Typography is the art of arranging type and that includes the selection of typefaces, the point size and the leading. A typographer is someone who designs typefaces. Claude Garamond, John Baskerville, Eric Gill, Giambattista Bodoni, Christophe Plantin, Adrian Frutiger and Hermann Zapf might sound like a random selection of names but these men are legends of typography and gave their names to typefaces that you probably encounter daily. Their influence in the design, publishing and printing industries has been vast and it continues into the digital age.
There is an entire industry devoted to the design of type. Another legend of typography called Stanley Morison invented Times New Roman for the Times of London after the newspaper had been criticised for its poor printing quality.

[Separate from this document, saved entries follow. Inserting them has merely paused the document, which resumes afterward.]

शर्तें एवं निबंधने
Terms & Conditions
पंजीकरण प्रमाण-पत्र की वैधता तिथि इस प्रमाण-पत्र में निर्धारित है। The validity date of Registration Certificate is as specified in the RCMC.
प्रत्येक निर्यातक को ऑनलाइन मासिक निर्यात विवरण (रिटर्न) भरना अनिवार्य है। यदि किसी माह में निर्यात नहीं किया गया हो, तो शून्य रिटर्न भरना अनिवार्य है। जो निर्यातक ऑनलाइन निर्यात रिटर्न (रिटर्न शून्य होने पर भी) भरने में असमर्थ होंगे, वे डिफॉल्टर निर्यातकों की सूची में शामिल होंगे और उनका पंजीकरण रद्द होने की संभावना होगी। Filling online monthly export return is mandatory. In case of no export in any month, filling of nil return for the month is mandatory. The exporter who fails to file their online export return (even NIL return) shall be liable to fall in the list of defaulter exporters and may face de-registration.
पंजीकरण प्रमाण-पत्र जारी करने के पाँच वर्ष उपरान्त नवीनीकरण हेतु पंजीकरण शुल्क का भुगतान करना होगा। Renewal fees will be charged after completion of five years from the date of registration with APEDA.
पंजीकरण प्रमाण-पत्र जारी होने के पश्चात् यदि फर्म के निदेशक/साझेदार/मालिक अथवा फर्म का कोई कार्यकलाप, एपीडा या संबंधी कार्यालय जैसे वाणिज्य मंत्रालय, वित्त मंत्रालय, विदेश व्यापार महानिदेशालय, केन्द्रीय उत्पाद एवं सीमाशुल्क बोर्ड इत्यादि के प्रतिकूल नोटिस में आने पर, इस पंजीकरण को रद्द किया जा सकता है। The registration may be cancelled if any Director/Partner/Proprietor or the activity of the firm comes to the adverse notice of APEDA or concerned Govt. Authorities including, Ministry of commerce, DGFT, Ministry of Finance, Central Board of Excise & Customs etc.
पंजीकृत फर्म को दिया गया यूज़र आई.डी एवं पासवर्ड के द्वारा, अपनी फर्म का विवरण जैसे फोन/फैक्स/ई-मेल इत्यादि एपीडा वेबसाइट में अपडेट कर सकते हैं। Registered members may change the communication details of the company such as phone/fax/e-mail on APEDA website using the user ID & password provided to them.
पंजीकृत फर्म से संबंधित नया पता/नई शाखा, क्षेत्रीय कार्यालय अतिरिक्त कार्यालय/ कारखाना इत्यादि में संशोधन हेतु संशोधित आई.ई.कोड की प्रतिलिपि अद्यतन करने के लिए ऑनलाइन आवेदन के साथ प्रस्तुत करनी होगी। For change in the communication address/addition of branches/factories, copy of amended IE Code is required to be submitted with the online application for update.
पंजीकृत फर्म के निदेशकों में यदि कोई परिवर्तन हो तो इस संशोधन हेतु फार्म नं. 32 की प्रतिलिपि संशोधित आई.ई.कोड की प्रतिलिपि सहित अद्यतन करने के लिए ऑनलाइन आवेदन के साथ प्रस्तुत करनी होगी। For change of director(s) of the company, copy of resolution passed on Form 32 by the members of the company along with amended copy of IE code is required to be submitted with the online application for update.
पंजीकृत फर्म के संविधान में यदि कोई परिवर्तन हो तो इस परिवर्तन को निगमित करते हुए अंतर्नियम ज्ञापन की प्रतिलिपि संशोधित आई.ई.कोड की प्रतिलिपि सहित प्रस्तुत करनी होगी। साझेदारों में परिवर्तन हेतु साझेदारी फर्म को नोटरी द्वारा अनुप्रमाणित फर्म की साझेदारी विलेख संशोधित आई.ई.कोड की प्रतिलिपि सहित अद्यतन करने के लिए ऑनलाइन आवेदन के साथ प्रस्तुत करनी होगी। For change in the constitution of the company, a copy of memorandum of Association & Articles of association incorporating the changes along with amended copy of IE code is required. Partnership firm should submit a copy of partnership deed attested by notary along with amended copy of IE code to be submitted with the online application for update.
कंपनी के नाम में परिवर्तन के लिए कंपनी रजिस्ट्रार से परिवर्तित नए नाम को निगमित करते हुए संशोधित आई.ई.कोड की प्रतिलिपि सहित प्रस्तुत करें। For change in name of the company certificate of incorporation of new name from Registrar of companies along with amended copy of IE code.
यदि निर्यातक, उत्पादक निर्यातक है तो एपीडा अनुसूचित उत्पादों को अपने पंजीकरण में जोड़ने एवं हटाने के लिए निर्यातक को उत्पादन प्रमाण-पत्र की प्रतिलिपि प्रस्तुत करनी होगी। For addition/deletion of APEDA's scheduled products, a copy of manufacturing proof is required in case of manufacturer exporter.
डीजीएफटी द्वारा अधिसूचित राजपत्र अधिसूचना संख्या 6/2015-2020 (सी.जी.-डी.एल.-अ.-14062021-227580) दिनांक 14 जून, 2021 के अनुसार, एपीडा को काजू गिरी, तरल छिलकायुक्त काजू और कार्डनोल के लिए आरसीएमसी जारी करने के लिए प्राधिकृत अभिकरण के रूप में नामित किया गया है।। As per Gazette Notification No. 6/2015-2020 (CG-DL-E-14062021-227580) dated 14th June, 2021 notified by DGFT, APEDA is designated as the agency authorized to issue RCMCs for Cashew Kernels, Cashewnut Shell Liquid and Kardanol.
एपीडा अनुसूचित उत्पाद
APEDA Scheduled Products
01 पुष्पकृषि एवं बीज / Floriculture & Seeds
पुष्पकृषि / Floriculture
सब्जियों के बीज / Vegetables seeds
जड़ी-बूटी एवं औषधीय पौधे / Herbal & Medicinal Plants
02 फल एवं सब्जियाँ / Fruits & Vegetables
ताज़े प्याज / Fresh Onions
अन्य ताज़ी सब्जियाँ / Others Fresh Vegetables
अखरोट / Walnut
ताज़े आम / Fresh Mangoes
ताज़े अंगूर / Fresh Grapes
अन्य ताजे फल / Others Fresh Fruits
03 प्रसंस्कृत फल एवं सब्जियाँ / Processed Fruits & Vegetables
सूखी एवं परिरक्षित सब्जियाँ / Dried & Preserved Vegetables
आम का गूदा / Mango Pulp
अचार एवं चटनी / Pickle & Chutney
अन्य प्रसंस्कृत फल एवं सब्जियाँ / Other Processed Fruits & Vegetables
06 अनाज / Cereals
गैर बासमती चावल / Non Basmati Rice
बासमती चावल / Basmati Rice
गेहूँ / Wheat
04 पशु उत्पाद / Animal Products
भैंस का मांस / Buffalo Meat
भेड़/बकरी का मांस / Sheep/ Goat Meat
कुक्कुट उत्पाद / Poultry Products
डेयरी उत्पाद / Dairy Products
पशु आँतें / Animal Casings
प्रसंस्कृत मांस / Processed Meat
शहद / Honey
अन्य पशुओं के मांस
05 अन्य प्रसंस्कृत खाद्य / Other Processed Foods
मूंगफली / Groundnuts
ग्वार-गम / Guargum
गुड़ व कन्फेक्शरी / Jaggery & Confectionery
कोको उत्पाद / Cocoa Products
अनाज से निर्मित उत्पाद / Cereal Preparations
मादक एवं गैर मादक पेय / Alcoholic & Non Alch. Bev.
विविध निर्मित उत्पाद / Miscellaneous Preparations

Vincent Connare, a one-time font designer at Microsoft, created Comic Sans and Trebuchet MS. A Swiss designer called Max Miedinger invented Helvetica in 1957. An American called Herb Lubalin designed ITC Avant Garde. There are families of fonts such as the serifs (eg Times New Roman and Baskerville) and the sans-serifs (eg Helvetica).
We are exposed to type whenever we read and we are reading constantly books, magazines and newspapers, the Internet, our computers, labels on products in the supermarket, advertising billboards, roadside signs, and the list goes on and on.
If you love type, typography and typographers then you are almost certainly a typophile. A typophile will study typefaces and have strong opinions about particular fonts and how they are implemented. For instance, there is a legion of designers who campaign against the use of Comic Sans. For a typophile, a font conveys a feeling or a message beyond the words it is forming. This is not really a matter of reading between the lines or even the words themselves but a matter of reading the font. There is even a New York-based not-for-profit association called the Typophiles that encourages the appreciation and production of fine typography and bookmaking.